Brief:
Produce word for word the lines of the data below running from the one that has "Conference Presenter's Guide" to the one that has "relations, professional racing", inclusive, and no others.

Records:
—————
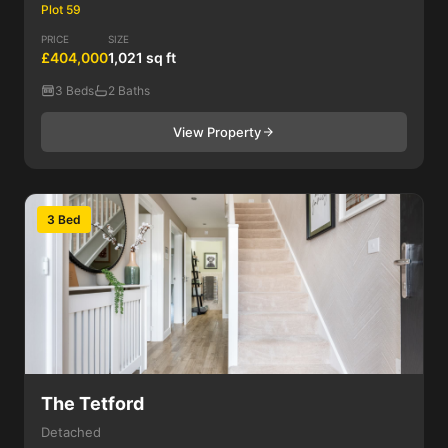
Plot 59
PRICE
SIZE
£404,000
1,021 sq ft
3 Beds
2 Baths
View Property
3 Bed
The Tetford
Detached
—————
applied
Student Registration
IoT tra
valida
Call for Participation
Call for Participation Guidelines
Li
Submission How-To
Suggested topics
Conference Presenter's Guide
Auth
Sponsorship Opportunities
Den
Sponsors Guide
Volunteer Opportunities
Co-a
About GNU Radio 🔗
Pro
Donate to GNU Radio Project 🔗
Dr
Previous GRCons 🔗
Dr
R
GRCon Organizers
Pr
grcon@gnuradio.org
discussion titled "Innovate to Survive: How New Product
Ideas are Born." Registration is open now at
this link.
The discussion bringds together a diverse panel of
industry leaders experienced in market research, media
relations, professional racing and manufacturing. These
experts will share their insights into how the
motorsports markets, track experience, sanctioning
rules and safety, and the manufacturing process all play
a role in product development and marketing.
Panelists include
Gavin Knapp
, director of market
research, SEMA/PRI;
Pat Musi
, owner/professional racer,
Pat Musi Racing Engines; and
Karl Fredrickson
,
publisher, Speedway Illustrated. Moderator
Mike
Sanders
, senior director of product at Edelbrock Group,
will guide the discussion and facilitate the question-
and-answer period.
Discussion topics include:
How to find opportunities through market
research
—————
Output for this exercise:
Conference Presenter's Guide
Auth
Sponsorship Opportunities
Den
Sponsors Guide
Volunteer Opportunities
Co-a
About GNU Radio 🔗
Pro
Donate to GNU Radio Project 🔗
Dr
Previous GRCons 🔗
Dr
R
GRCon Organizers
Pr
grcon@gnuradio.org
discussion titled "Innovate to Survive: How New Product
Ideas are Born." Registration is open now at
this link.
The discussion bringds together a diverse panel of
industry leaders experienced in market research, media
relations, professional racing and manufacturing. These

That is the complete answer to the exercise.